Your goal: The goal here is an exact copy of the entries below, without their pictures.

Extracted information:

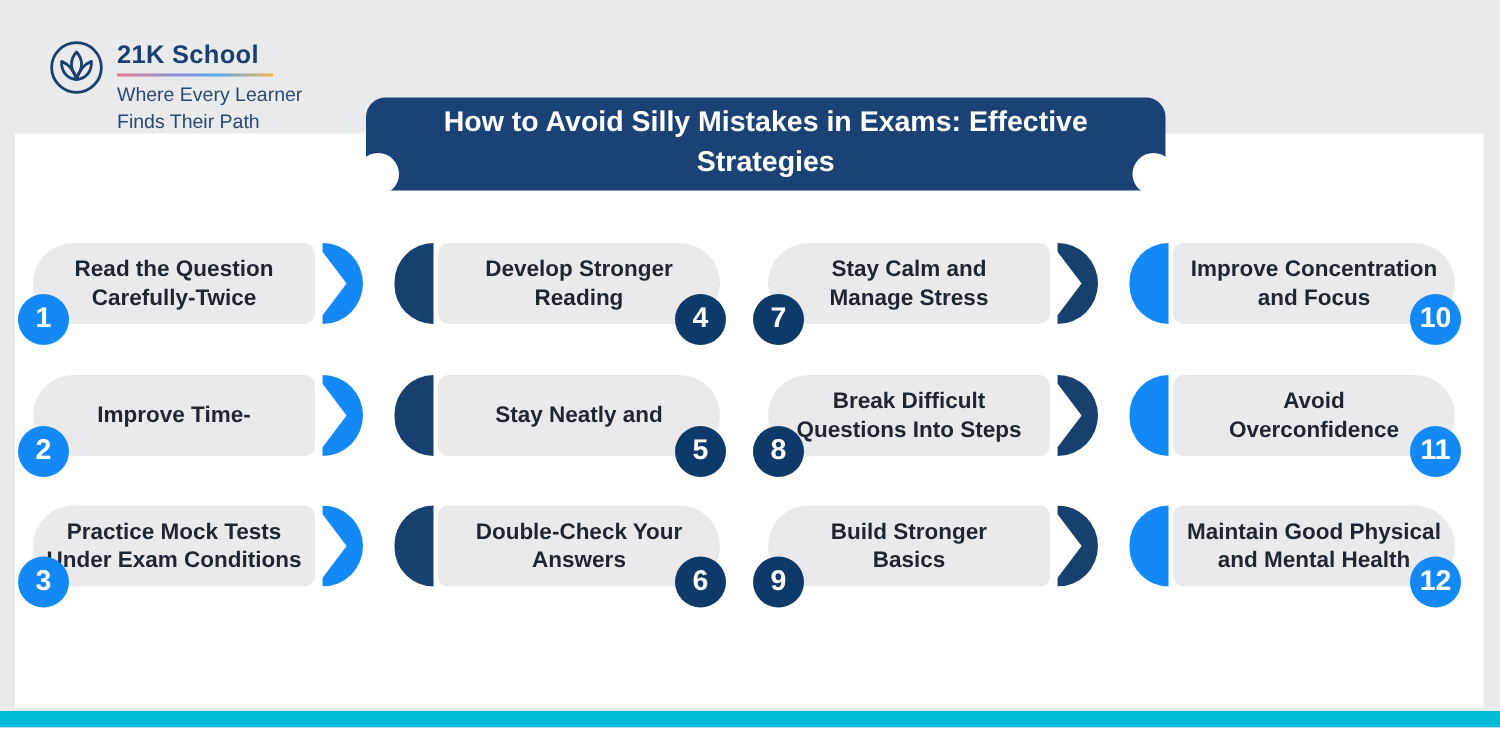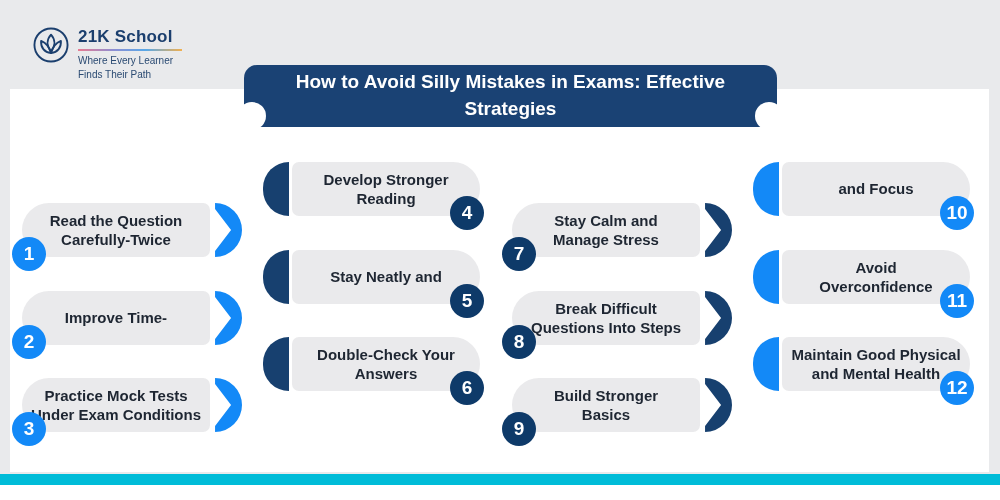"Where Every Learner" .logo-tagline { font-size: 10px -> 13px }
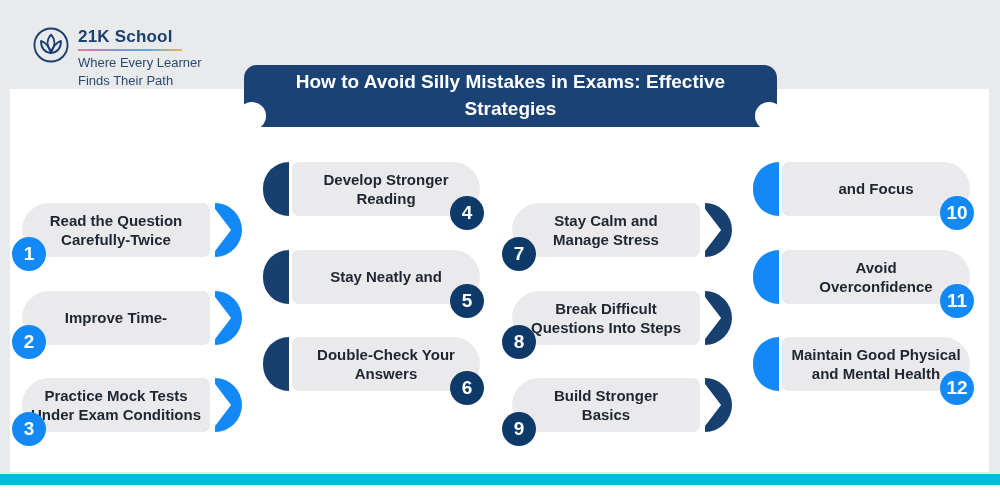"Read the Question" .c1,.c3 { margin-top: 41px -> none }
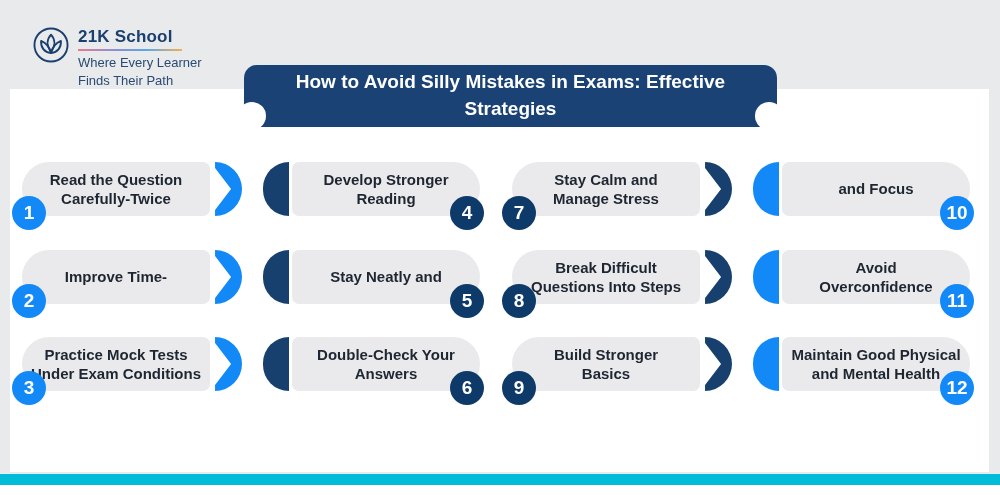"Improve Concentration" span { html: none -> <span>Improve Concentration</span> }
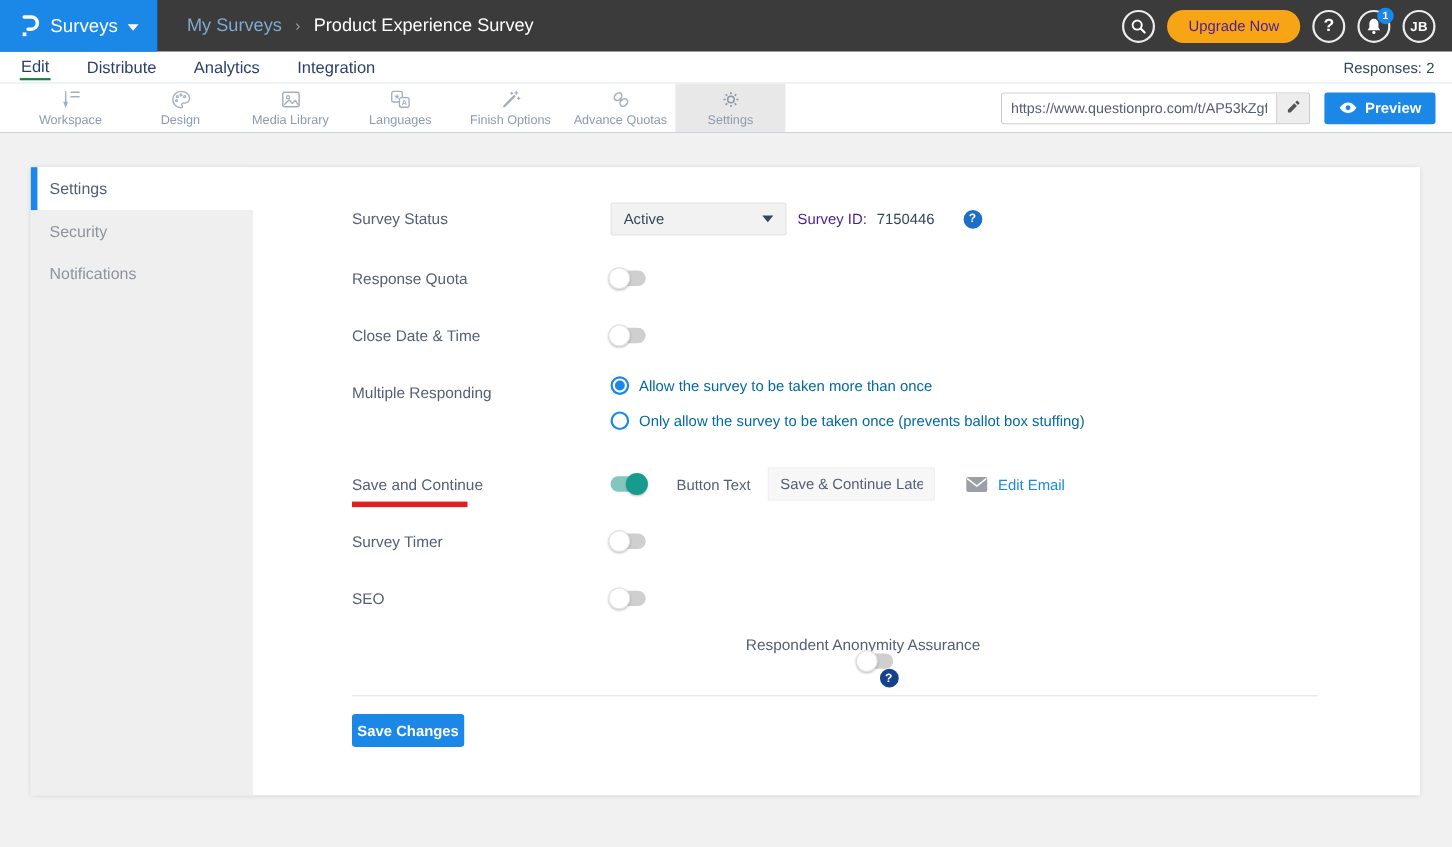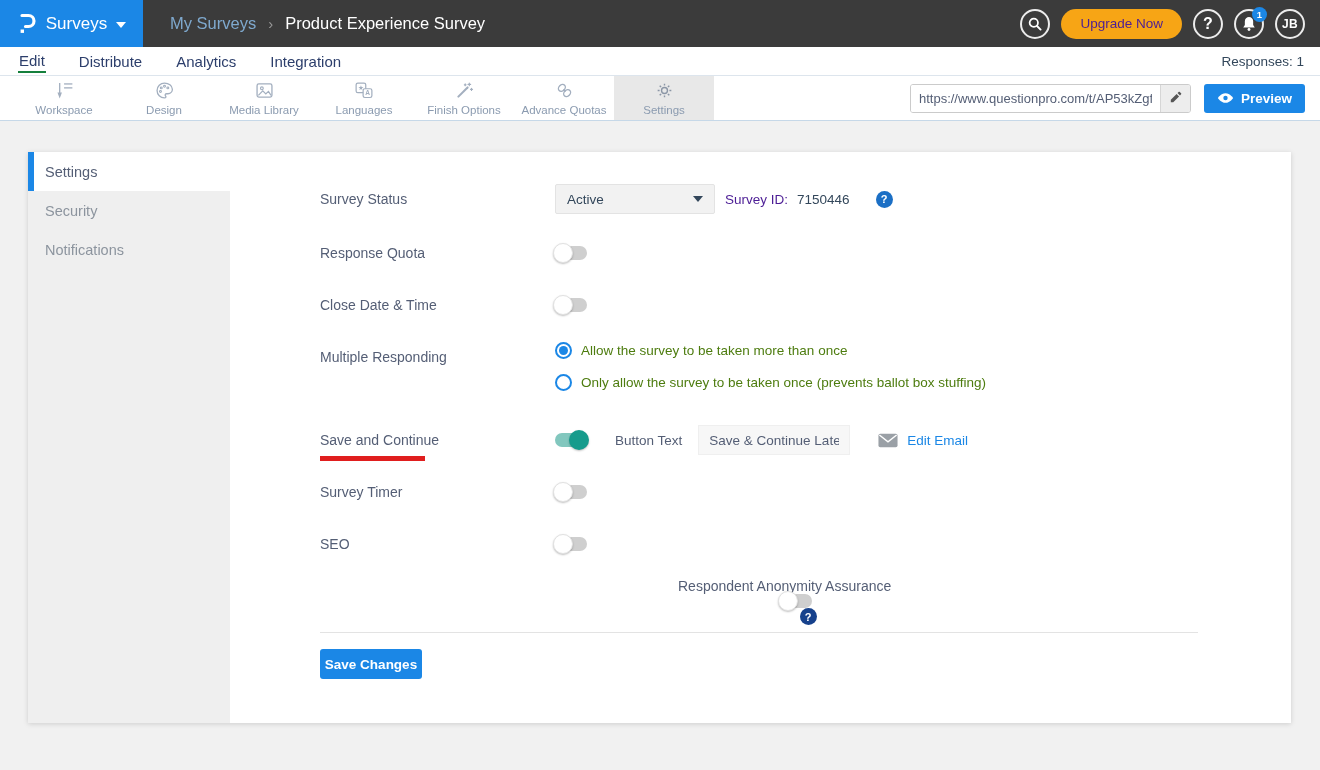"Responses: 1" span.responses { text: 1 -> 2 }
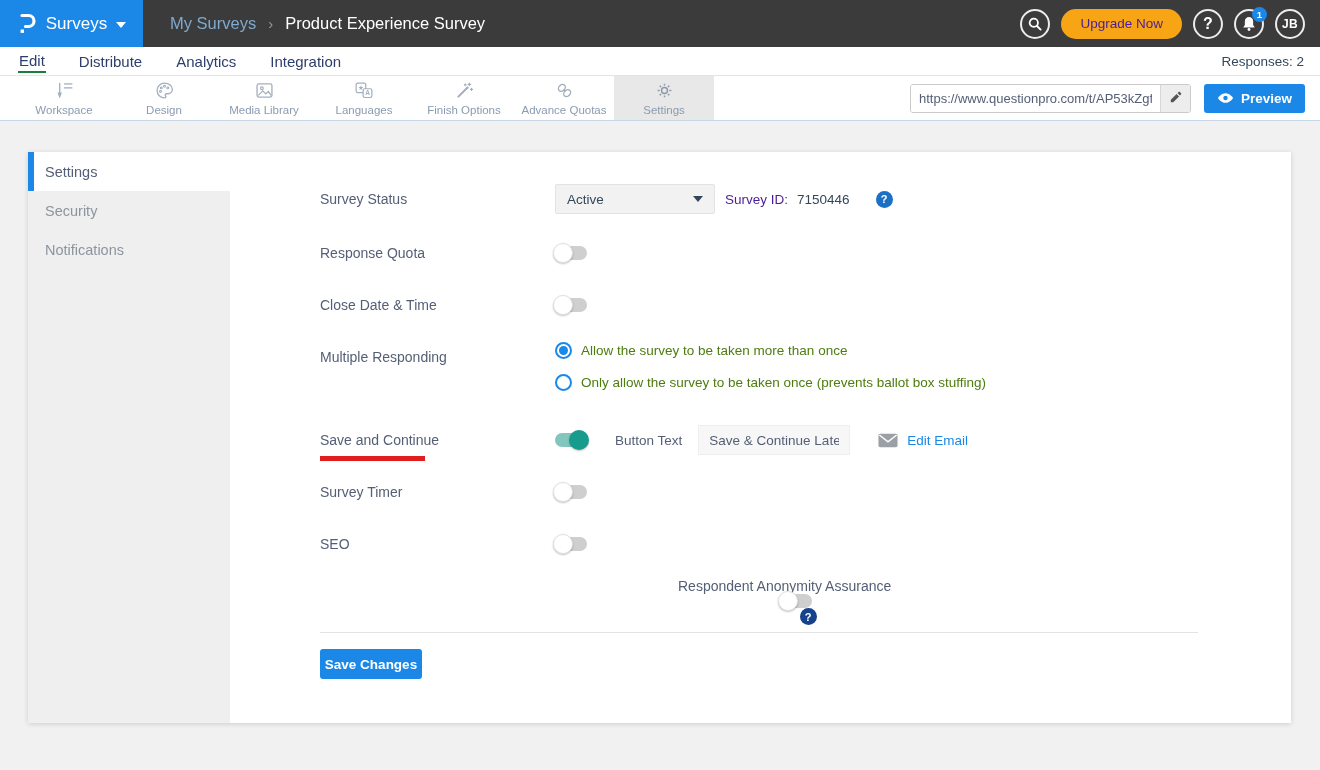"Allow the survey to be" .radio-label { color: #4d7c0f -> #0369a1 }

Finished task:
"Where Every Learner" .logo-tagline { font-size: 10px -> 13px }
"Read the Question" .c1,.c3 { margin-top: 41px -> none }
"Improve Concentration" span { html: none -> <span>Improve Concentration</span> }
"Responses: 1" span.responses { text: 1 -> 2 }
"Allow the survey to be" .radio-label { color: #4d7c0f -> #0369a1 }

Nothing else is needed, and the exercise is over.